Observations and Comments
Iostat is a popular tool that is part of the sysstat tool set that comes with virtually all Linux distributions, as well as other distributions. Consequently, I think it is a good starter tool for examining storage device performance. In this article, I wanted to show how you could use iostat to monitor storage devices by using a simple example of running a write/rewrite IOzone test. Although I will always be dedicated to the command line, I like to be able to look at time histories of device data to get a better understanding of how the device is handling I/O requests. To create these plots, I wrote a simple Python script, iostat_plotter , that allows me to plot the data and create an HTML report.
As with all tools, you should realize that there is no uber-tool, so you should understand the limitations and goals of each tool. Iostat might not be the best overall tool for monitoring storage systems because it really focuses on the devices. It does not include any information about the filesystem, and perhaps more importantly, it does not allow you to tie the data back to a specific application. Therefore, the iostat data includes the effect of all applications on the storage device. However, iostat should be used for what it is intended – monitoring storage devices. In this regard, it can be very useful.

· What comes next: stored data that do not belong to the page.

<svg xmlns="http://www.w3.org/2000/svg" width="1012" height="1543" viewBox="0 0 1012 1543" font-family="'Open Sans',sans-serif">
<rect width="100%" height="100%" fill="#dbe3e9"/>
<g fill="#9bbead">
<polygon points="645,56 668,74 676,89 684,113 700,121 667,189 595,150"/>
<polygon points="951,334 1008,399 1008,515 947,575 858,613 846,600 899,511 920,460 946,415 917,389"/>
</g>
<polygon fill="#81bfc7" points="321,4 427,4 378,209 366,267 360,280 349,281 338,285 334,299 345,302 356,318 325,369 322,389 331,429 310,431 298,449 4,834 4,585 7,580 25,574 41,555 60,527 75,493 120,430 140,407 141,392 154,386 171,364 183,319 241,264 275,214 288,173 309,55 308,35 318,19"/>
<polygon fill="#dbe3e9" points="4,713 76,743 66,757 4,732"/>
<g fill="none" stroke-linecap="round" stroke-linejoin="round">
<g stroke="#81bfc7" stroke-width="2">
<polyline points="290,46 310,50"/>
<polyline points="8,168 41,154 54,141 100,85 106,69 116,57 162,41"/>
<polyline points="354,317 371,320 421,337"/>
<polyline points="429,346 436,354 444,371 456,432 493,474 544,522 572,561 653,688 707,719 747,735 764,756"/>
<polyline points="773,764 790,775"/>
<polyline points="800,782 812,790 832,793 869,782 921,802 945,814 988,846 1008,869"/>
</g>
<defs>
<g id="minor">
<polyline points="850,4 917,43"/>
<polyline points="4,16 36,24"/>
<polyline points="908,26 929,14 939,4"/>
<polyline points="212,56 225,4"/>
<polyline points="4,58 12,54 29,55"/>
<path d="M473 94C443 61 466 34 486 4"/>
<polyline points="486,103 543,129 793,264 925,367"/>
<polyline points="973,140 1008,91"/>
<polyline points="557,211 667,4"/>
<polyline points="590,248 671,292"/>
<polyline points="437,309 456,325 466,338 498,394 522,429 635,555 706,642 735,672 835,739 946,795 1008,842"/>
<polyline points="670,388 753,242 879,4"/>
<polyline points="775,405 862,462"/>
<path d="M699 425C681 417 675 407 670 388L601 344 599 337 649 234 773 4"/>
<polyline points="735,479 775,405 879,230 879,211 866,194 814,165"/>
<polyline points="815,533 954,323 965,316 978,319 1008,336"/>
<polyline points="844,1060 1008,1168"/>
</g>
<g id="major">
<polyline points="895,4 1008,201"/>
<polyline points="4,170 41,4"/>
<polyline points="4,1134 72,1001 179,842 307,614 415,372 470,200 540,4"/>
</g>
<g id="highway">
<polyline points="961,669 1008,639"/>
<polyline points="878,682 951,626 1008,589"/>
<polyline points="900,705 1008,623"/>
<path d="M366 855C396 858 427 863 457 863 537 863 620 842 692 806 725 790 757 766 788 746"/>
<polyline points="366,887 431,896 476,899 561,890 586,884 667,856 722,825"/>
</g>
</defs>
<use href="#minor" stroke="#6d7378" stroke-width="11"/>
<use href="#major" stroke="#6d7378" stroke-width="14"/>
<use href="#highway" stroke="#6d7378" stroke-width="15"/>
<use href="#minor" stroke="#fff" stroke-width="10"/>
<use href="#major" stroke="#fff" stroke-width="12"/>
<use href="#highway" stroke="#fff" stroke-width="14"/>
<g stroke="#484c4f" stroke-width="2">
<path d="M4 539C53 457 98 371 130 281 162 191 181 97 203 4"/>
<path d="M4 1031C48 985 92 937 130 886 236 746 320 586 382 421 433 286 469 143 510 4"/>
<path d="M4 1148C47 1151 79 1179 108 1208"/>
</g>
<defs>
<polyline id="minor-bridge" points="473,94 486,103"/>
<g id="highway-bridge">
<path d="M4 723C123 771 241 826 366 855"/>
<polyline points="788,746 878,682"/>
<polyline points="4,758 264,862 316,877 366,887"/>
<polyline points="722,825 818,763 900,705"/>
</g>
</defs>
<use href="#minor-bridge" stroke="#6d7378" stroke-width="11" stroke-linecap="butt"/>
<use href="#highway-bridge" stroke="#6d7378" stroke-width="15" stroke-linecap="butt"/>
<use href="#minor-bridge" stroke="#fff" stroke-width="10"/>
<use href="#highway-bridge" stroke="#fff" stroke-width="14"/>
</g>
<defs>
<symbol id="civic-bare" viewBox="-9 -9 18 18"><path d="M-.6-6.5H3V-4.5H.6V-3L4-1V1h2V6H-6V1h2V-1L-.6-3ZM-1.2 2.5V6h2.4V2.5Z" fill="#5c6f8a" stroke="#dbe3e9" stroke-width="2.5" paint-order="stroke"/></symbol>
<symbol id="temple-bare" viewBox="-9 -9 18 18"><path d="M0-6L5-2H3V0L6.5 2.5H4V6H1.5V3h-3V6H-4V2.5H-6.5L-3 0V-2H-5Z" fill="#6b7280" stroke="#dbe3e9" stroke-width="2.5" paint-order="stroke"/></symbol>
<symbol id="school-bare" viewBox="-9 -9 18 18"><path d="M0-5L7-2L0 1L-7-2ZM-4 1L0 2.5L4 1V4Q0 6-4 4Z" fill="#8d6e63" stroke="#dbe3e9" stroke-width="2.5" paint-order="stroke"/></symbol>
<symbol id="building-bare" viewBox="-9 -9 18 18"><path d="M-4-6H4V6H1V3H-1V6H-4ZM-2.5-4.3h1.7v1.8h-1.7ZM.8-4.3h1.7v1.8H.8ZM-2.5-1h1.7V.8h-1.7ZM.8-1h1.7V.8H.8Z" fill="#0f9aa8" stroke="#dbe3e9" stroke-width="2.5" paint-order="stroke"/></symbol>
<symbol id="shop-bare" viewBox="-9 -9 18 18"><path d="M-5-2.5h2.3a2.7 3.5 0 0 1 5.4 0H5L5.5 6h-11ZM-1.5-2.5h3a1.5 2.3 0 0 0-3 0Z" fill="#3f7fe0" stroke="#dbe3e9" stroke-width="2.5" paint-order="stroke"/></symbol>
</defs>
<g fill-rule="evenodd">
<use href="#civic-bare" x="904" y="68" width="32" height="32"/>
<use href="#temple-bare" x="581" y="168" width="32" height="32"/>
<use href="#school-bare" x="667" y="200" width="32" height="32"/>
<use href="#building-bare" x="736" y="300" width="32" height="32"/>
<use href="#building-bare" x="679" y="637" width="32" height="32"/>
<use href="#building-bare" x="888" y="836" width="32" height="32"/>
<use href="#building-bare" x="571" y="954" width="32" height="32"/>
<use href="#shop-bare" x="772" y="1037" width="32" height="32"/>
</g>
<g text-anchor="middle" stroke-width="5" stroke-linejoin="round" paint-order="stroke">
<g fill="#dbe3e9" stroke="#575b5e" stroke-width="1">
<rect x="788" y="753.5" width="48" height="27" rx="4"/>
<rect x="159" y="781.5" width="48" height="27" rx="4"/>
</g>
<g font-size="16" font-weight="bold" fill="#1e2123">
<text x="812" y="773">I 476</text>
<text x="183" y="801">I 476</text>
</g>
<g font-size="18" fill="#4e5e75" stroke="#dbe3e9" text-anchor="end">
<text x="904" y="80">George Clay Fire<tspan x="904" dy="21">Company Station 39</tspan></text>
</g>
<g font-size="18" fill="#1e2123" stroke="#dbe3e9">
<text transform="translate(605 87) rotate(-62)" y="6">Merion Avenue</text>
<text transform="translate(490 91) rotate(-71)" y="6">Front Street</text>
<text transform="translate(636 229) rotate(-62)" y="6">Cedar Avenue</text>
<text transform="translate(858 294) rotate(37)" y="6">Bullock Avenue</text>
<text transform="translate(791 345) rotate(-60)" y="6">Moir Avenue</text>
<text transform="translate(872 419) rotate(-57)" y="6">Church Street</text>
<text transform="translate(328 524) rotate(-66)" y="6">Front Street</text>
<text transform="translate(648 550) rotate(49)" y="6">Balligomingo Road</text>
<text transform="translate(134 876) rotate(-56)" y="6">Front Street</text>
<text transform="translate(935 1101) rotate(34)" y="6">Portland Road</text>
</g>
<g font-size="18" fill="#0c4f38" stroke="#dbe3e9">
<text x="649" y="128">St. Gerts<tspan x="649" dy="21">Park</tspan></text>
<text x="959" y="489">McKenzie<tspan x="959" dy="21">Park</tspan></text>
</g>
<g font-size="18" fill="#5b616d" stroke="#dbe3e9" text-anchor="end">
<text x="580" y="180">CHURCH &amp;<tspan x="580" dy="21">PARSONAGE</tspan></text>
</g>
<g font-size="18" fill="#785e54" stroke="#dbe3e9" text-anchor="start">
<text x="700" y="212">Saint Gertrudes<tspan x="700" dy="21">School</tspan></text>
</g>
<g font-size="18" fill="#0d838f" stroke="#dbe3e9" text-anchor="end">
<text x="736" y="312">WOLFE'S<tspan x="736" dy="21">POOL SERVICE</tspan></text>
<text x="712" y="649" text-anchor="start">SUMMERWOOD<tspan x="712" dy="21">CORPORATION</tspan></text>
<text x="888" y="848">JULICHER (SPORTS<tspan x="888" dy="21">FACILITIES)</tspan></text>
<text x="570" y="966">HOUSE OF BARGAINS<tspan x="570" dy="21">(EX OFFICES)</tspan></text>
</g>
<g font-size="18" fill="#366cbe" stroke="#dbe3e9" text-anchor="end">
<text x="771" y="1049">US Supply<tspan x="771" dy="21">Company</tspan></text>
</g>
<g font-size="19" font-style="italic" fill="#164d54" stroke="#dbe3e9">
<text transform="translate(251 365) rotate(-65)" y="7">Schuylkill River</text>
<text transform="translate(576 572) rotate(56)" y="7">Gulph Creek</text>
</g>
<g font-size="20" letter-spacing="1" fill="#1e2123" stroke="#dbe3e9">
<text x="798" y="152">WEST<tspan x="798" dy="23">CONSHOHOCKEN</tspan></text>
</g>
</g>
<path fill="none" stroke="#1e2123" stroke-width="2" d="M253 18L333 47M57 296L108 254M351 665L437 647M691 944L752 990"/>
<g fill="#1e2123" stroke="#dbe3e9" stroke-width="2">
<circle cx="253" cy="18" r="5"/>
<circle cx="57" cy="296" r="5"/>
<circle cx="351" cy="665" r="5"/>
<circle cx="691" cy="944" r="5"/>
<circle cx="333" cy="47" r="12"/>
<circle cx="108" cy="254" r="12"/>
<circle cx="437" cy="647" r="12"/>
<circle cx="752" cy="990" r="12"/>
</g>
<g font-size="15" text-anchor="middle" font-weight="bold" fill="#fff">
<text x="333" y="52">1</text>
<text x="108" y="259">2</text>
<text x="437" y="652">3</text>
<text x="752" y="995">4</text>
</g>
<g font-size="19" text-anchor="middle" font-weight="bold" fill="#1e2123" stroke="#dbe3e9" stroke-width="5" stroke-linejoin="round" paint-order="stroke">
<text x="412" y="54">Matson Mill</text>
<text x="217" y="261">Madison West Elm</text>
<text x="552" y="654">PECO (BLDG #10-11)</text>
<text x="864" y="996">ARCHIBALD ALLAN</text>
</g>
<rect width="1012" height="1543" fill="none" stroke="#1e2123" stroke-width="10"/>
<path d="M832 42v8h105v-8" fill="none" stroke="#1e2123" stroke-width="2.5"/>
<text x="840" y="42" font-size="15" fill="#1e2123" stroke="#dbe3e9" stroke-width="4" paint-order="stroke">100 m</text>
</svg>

Alternatives to iostat, such as collectl, might be better in some situations, but given the ubiquity of iostat, it is difficult to ignore. At the same time, I wanted to give iostat a little help and have a convenient way to plot the data. Although it’s not real-time plotting, which would be even better (hint: a nice project for someone to tackle), it is better than staring at numbers scrolling off the screen. Give it a try on your desktop or laptop and see what you can discover.